Language Detector API

A JavaScript API to detect what language is used in certain text, with levels of confidence. This is an important supplement to translation is language detection and can be used in combination with the Translator API. For example, take user input in an unknown language, determine its language, then translate it to a specific target language. While Browsers often already have language detection capabilities, this offers the same power to web developers with a JavaScript API, supplementing the translation API.

An enterprise policy (GenAILocalFoundationalModelSettings) is available to disable the underlying model from downloading, which would make this API unavailable.

Learn more in Detect which language is used with built-in AI.

Translator API

A JavaScript API to provide language translation capabilities to web pages. While browsers are increasingly offering language translation to their users, such translation capabilities can also be useful to web developers. This is especially the case when browser's built-in translation abilities cannot help, such as with live and interactive services. An enterprise policy (GenAILocalFoundationalModelSettings) is available to disable the underlying model downloading which would render this API unavailable.
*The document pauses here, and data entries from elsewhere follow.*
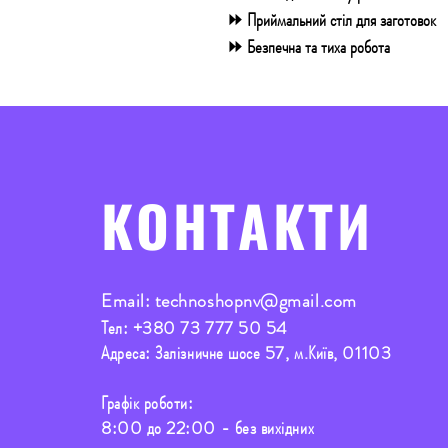
⏩ Приймальний стіл для заготовок
⏩ Безпечна та тиха
робота
КОНТАКТИ
Email:
technoshopnv@gmail.com
Тел:
+380 73 777 50 54
Адреса: Залізничне шосе 57, м.Київ, 01103
Графік роботи:
8:00 до 22:00 - без вихідних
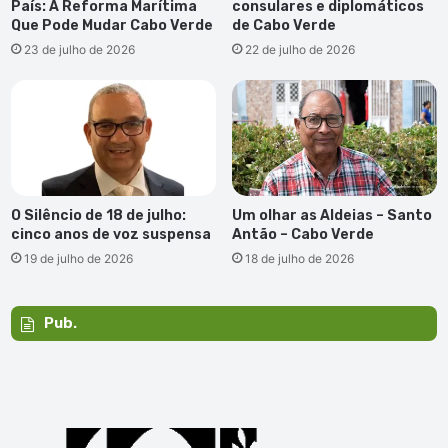
País: A Reforma Marítima
consulares e diplomáticos
Que Pode Mudar Cabo Verde
de Cabo Verde
23 de julho de 2026
22 de julho de 2026
O Silêncio de 18 de julho:
Um olhar as Aldeias – Santo
cinco anos de voz suspensa
Antão – Cabo Verde
19 de julho de 2026
18 de julho de 2026
Pub.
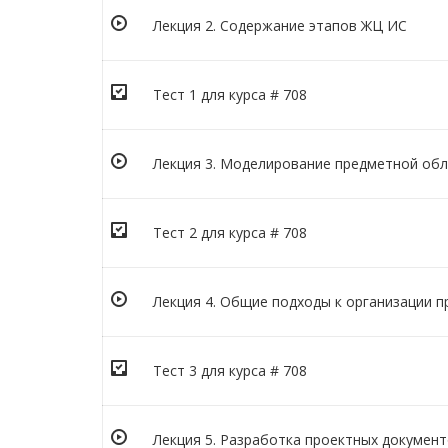
Лекция 2. Содержание этапов ЖЦ ИС
Тест 1 для курса # 708
Лекция 3. Моделирование предметной обл
Тест 2 для курса # 708
Лекция 4. Общие подходы к организации 
Тест 3 для курса # 708
Лекция 5. Разработка проектных докумен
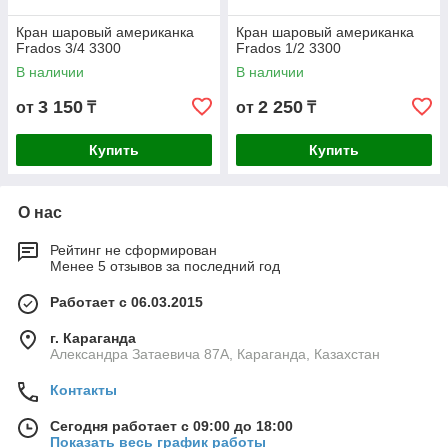
Кран шаровый американка
Кран шаровый американка
Frados 3/4 3300
Frados 1/2 3300
В наличии
В наличии
3 150
2 250
от
₸
от
₸
Купить
Купить
О нас
Рейтинг не сформирован
Менее 5 отзывов за последний год
Работает с 06.03.2015
г. Караганда
Александра Затаевича 87А, Караганда, Казахстан
Контакты
Сегодня работает с 09:00 до 18:00
Показать весь график работы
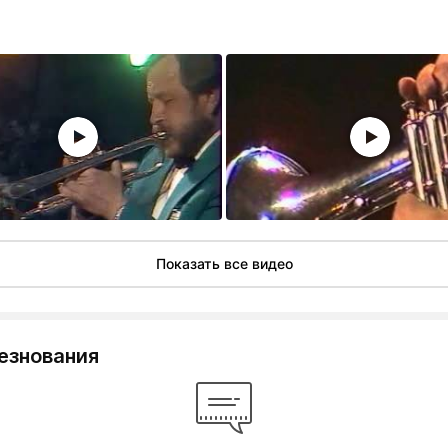
Показать все видео
езнования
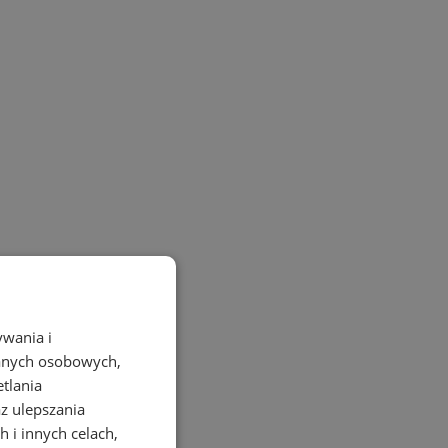
ywania i
danych osobowych,
etlania
az ulepszania
 i innych celach,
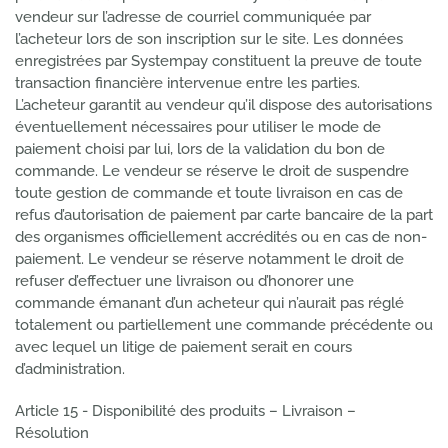
vendeur sur l’adresse de courriel communiquée par
l’acheteur lors de son inscription sur le site. Les données
enregistrées par Systempay constituent la preuve de toute
transaction financière intervenue entre les parties.
L’acheteur garantit au vendeur qu’il dispose des autorisations
éventuellement nécessaires pour utiliser le mode de
paiement choisi par lui, lors de la validation du bon de
commande. Le vendeur se réserve le droit de suspendre
toute gestion de commande et toute livraison en cas de
refus d’autorisation de paiement par carte bancaire de la part
des organismes officiellement accrédités ou en cas de non-
paiement. Le vendeur se réserve notamment le droit de
refuser d’effectuer une livraison ou d’honorer une
commande émanant d’un acheteur qui n’aurait pas réglé
totalement ou partiellement une commande précédente ou
avec lequel un litige de paiement serait en cours
d’administration.
Article 15 - Disponibilité des produits – Livraison –
Résolution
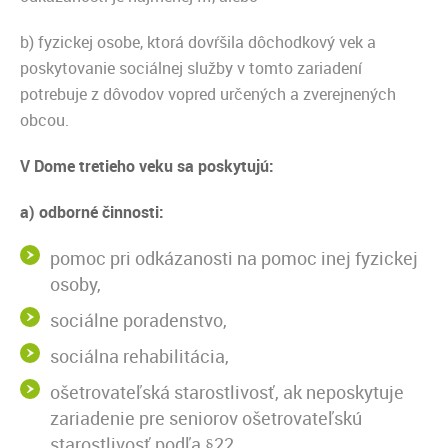
b) fyzickej osobe, ktorá dovŕšila dôchodkový vek a
poskytovanie sociálnej služby v tomto zariadení
potrebuje z dôvodov vopred určených a zverejnených
obcou.
V Dome tretieho veku sa poskytujú:
a) odborné činnosti:
pomoc pri odkázanosti na pomoc inej fyzickej
osoby,
sociálne poradenstvo,
sociálna rehabilitácia,
ošetrovateľská starostlivosť, ak neposkytuje
zariadenie pre seniorov ošetrovateľskú
starostlivosť podľa §22.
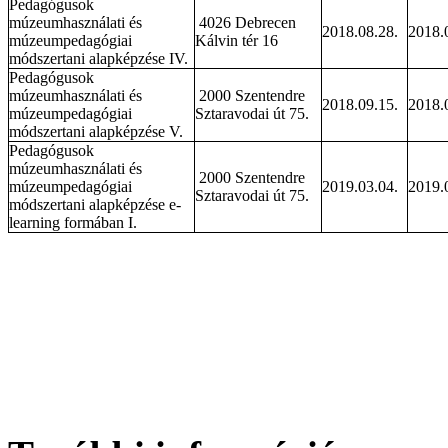
Pedagógusok
múzeumhasználati és
4026 Debrecen
2018.08.28.
2018.
múzeumpedagógiai
Kálvin tér 16
módszertani alapképzése IV.
Pedagógusok
múzeumhasználati és
2000 Szentendre
2018.09.15.
2018.
múzeumpedagógiai
Sztaravodai út 75.
módszertani alapképzése V.
Pedagógusok
múzeumhasználati és
2000 Szentendre
múzeumpedagógiai
2019.03.04.
2019.
Sztaravodai út 75.
módszertani alapképzése e-
learning formában I.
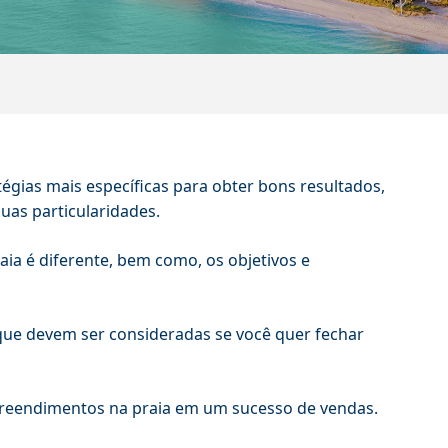
égias mais específicas para obter bons resultados,
s particularidades.
ia é diferente, bem como, os objetivos e
s que devem ser consideradas se você quer fechar
mpreendimentos na praia em um sucesso de vendas.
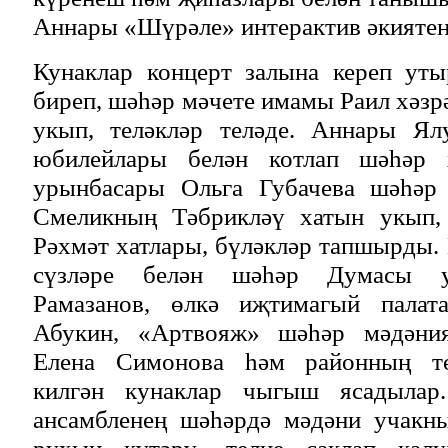
Аннары «Шүрәле» интерактив әкиятен
Кунаклар концерт залына кереп уты
биреп, шәһәр мәчете имамы Раил хәз
укып, теләкләр теләде. Аннары Ял
юбилейлары белән котлап шәһәр 
урынбасары Ольга Губачева шәһәр
Смеликның Тәбрикләү хатын укып, 
Рәхмәт хатлары, бүләкләр тапшырды.
сүзләре белән шәһәр Думасы у
Рамазанов, өлкә иҗтимагый палат
Абукин, «Артвояж» шәһәр мәдәния
Елена Симонова һәм районның тө
килгән кунаклар чыгыш ясадылар
ансамбленең шәһәрдә мәдәни учакны
рухын күтәрү, телне саклап кал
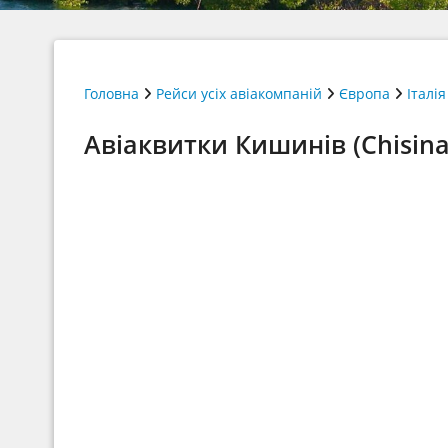
Головна
Рейси усіх авіакомпаній
Європа
Італія
Авіаквитки Кишинів (Chisina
Learn more in Translation with built-in AI.

Web app scope extensions

Adds a "scope_extensions" web app manifest field that lets web apps extend their scope to other origins. This lets sites that control multiple subdomains and top level domains be presented as a single web app. Requires listed origins to confirm association with the web app using a .well-known/web-app-origin-association configuration file.

Web serial over Bluetooth on Android

This feature allows web pages and web apps to connect to serial ports over Bluetooth on Android devices. Chrome on Android now supports Web Serial API over Bluetooth RFCOMM. Existing enterprise policies (DefaultSerialGuardSetting, SerialAllowAllPortsForUrls, SerialAllowUsbDevicesForUrls, SerialAskForUrls, and SerialBlockedForUrls) on other platforms are enabled in future_on states for Android. All policies except SerialAllowUsbDevicesForUrls will be enabled after the feature is enabled. SerialAllowUsbDevicesForUrls will be enabled in a future launch after Android provides system level support of wired serial ports.

Deprecations and removals

This version of Chrome introduces the following deprecations and removals. Visit ChromeStatus.com for lists of planned deprecations, current deprecations and previous removals.

This release of Chrome deprecates two features.

Deprecate asynchronous range removal for Media Source Extensions

The Media Source standard long ago changed to disallow ambiguously defined behavior involving asynchronous range removals:

  • SourceBuffer.abort() no longer aborts SourceBuffer.remove() operations.
  • Setting MediaSource.duration can no longer truncate currently buffered media.

Exceptions will now be thrown in both of these cases.

Remove SwiftShader fallback

Allowing automatic fallback to WebGL backed by the software renderer SwiftShader is deprecated and WebGL context creation will fail instead of falling back to SwiftShader. This was done for two primary reasons:

  1. SwiftShader is a high security risk due to JIT-ed code running in Chromium's GPU process.
  2. Users have a poor experience when falling back from a high-performance GPU-backed WebGL to a CPU-backed implementation. Users have no control over this behavior and it is difficult to describe in bug reports.

During the deprecation period, a warning will appear in the Chrome DevTools console when a WebGL context is created and backed with SwiftShader. Passing --enable-unsafe-swiftshader will remove this warning message.